--- Extracted text ---

Discontinued Operations
On December 27, 2012, the Company agreed to sell Carrizo UK Huntington Ltd, a wholly owned subsidiary of the Company (“Carrizo UK”), and all of its interest in the Huntington Field discovery, where Carrizo UK owned a 15% non-operated working interest and certain overriding royalty interests. The sale closed on February 22, 2013. Accordingly, the Company classified the U.K. North Sea assets and associated liabilities as current and long-term assets held for sale and current and long-term liabilities associated with assets held for sale in the consolidated balance sheets. The related results of operations and cash flows have been classified as discontinued operations, net of income taxes, in the consolidated statements of income, statements of cash flows and condensed consolidating financial information. Unless otherwise indicated, the information in these notes relate to the Company’s continuing operations. Information related to assets held for sale and discontinued operations is included in “Note 3. Assets Held for Sale and Discontinued Operations”, “Note 14. Condensed Consolidating Financial Information” and “Note 15. Supplemental Disclosures about Oil and Gas Producing Activities (Unaudited).”
Use of Estimates
The preparation of financial statements in conformity with GAAP requires management to make estimates and assumptions that affect the reported amounts of assets and liabilities and disclosures of contingent assets and liabilities at the date of the financial statements and the reported amounts of revenues and expenses during the periods reported. Actual results could differ from these estimates. The Company evaluates subsequent events through the date the financial statements are issued.
Volumes of proved oil and gas reserves, which include significant estimates, are used in calculating the amortization of proved oil and gas property costs, the present value of future net revenues included in the full cost ceiling test, estimates of future taxable income used in assessing the realizability of deferred tax assets, and asset retirement obligations. Other significant estimates include the impairment of unproved properties, fair values of derivative instruments, stock-based compensation, the collectability of outstanding receivables, and contingencies. Proved oil and gas reserve estimates have numerous inherent uncertainties. The accuracy of any reserve estimate is a function of the quality and quantity of available data and the application of engineering and geological interpretation and judgment to available data. Subsequent drilling results, testing and production may justify revisions of such estimates. Accordingly, proved oil and gas reserve estimates are often different from the quantities of oil and gas that are ultimately recovered. In addition, proved oil and gas reserve estimates are vulnerable to changes in average market prices of oil and gas. Such prices have been volatile in the past and can be expected to be volatile in the future.
Estimates are based on current assumptions that may be materially affected by changes to future economic conditions such as the market prices of oil and gas, the creditworthiness of counterparties, interest rates and the market value and volatility of the Company’s common stock. Future changes in these assumptions may affect these significant estimates materially in the near term.

--- Stored rows ---

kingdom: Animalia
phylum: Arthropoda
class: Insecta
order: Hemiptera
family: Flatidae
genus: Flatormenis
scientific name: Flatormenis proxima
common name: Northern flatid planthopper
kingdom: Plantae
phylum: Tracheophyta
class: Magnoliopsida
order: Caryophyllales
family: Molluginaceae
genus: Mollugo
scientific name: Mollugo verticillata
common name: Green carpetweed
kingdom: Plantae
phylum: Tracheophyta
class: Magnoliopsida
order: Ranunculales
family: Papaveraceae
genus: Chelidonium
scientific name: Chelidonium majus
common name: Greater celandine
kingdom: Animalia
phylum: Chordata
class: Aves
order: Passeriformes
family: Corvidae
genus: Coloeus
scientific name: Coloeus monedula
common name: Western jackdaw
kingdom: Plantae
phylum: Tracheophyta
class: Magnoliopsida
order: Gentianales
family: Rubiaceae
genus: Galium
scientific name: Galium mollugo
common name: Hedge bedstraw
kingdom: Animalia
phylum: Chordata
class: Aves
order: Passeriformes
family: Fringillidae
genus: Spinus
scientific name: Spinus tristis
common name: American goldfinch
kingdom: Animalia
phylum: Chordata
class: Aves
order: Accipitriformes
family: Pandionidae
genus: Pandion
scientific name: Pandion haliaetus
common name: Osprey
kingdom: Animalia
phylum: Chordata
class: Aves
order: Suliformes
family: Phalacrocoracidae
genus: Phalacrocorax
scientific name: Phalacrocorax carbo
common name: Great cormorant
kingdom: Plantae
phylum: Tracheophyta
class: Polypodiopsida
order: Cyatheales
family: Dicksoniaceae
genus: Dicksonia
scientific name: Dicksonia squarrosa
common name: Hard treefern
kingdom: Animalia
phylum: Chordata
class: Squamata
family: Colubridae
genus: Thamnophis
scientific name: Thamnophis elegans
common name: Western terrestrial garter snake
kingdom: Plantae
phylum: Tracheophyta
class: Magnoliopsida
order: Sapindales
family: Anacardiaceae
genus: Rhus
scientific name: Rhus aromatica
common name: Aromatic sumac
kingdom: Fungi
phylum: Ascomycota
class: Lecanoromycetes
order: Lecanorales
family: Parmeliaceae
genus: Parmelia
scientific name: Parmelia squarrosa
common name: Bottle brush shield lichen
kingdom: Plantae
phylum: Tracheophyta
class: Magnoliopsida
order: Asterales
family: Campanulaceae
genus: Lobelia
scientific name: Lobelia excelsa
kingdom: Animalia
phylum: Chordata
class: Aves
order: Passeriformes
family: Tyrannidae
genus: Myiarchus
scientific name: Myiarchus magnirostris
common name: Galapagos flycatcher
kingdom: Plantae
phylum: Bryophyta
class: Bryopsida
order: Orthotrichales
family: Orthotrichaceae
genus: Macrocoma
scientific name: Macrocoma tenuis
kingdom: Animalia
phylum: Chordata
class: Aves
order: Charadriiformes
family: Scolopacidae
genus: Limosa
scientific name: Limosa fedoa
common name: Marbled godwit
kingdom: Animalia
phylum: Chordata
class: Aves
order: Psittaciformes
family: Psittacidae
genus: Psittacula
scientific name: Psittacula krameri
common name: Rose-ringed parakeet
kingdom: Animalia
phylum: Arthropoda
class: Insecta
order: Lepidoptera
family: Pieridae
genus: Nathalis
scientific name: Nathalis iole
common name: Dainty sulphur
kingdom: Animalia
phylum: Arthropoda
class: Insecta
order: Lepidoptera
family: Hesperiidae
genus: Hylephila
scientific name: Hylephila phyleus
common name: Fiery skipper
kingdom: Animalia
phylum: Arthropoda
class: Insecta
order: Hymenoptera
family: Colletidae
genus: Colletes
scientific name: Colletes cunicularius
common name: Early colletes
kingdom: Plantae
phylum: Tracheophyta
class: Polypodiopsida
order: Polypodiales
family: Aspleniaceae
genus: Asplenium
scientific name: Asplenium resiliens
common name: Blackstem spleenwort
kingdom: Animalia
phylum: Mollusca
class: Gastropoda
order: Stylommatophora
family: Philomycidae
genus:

---

[Set exercise 1]: In the accounting notes, reproduce everything from "Estimates are based" down to "the near term.".
[Set exercise 2]: According to the accounting notes, on what date did the sale of Carrizo UK close?
[Set exercise 3]: List each item the accounting notes name as one of the "Other significant estimates."

[Task output 1]:
Estimates are based on current assumptions that may be materially affected by changes to future economic conditions such as the market prices of oil and gas, the creditworthiness of counterparties, interest rates and the market value and volatility of the Company’s common stock. Future changes in these assumptions may affect these significant estimates materially in the near term.

[Task output 2]: February 22, 2013.

[Task output 3]:
- Impairment of unproved properties
- Fair values of derivative instruments
- Stock-based compensation
- Collectability of outstanding receivables
- Contingencies